Raccoon dogs in a wildlife market in Shenzhen, China, were also found to have been infected with Sars.
Christian Drosten, director the Institute of Virology at the Charité Hospital in Berlin, has even suggested fur-farm raccoon dogs, rather than pangolins, were the source of Covid-19, telling The Guardian earlier this year: “Raccoon dogs are a massive industry in China, where they are bred on farms and caught in the wild for their fur. If somebody gave me a few hundred thousand bucks and free access to China to find the source of the virus, I would look in places where raccoon dogs are bred.”
Most zoonotic diseases in modern times, from the 1918 flu pandemic onwards, have had animal origins, with viruses infecting humans emerging from birds, farmed animals and wild hunted animals.
The stress of being caged literally drives animals mad and also suppresses their immunity, making them especially susceptible to disease, scientists say.
Globally, 94 million animals are farmed for their fur, including 61 million mink, 20.1 million foxes and 12.4 million raccoon dogs, according to figures from Humane Society International, with China the biggest single fur-producing country.
The UK has banned fur farming but still imports of real fur. The value of imports rose from about £55m in 2016 to £70m-£75m in the following two years, but then last year fell back to £55.9m last year, according to HMRC figures.
Raccoon dogs, which originate in Asia and are distant cousins of foxes, are a separate species from raccoons, natives of America.

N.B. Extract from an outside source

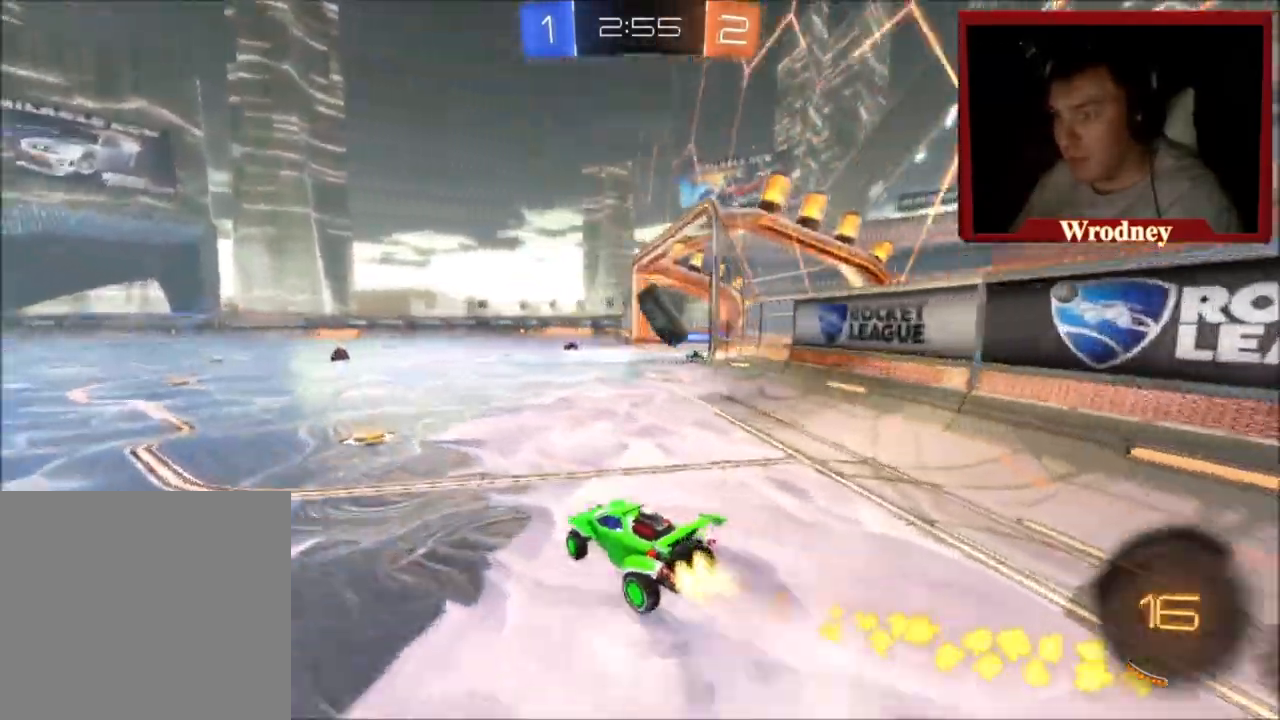
{"buttons": ["X", "R2"], "left_stick": "center", "right_stick": "center", "events": [[300, "X", "up"], [367, "left_stick", "center"], [401, "X", "down"]]}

Claire Bass, executive director of Humane Society International (HSI) who has visited fur farms, said: “Fox and raccoon dogs who are reared for fur in their millions across Europe, China and north America can also become infected with SARS-CoV-related viruses, and considering the appalling conditions in which these animals are forced to live, it’s little wonder that fur farms have the potential to act like virus factories.
“If we learn anything from the tragic scenes of mink culls, it must be that we cannot continue to exploit and push animals beyond the limit of their endurance, not only causing them immense suffering but also putting human lives at risk, all for a frivolous fur fashion item that nobody needs.”
HSI says the fur trade has been “in freefall” for several years, with average pelt prices at auction houses dropping and growing numbers of financial institutions, including Standard Chartered and the European Bank for Reconstruction and Development, adopting policies not to invest in the trade.
Ms Bass said the fact that the virus had spread and mutated within stressed mink populations was “another major nail in the coffin” of the fur industry, and accused the UK of being complicit in the cruelty by importing fur.
A spokesperson for the Department for Environment, Food and Rural Affairs said: “Fur farming has rightly been banned in this country for nearly 20 years. Once our future relationship with the EU has been established, there will be an opportunity for the government to consider further steps it could take in relation to fur sales.
“We have also co-created the leaders’ pledge for nature, which includes a commitment to working globally to address the links between how we treat our planet and the emergence of infectious diseases.”
The Independent has asked the British Fur Trade Association and the International Fur Federation to comment.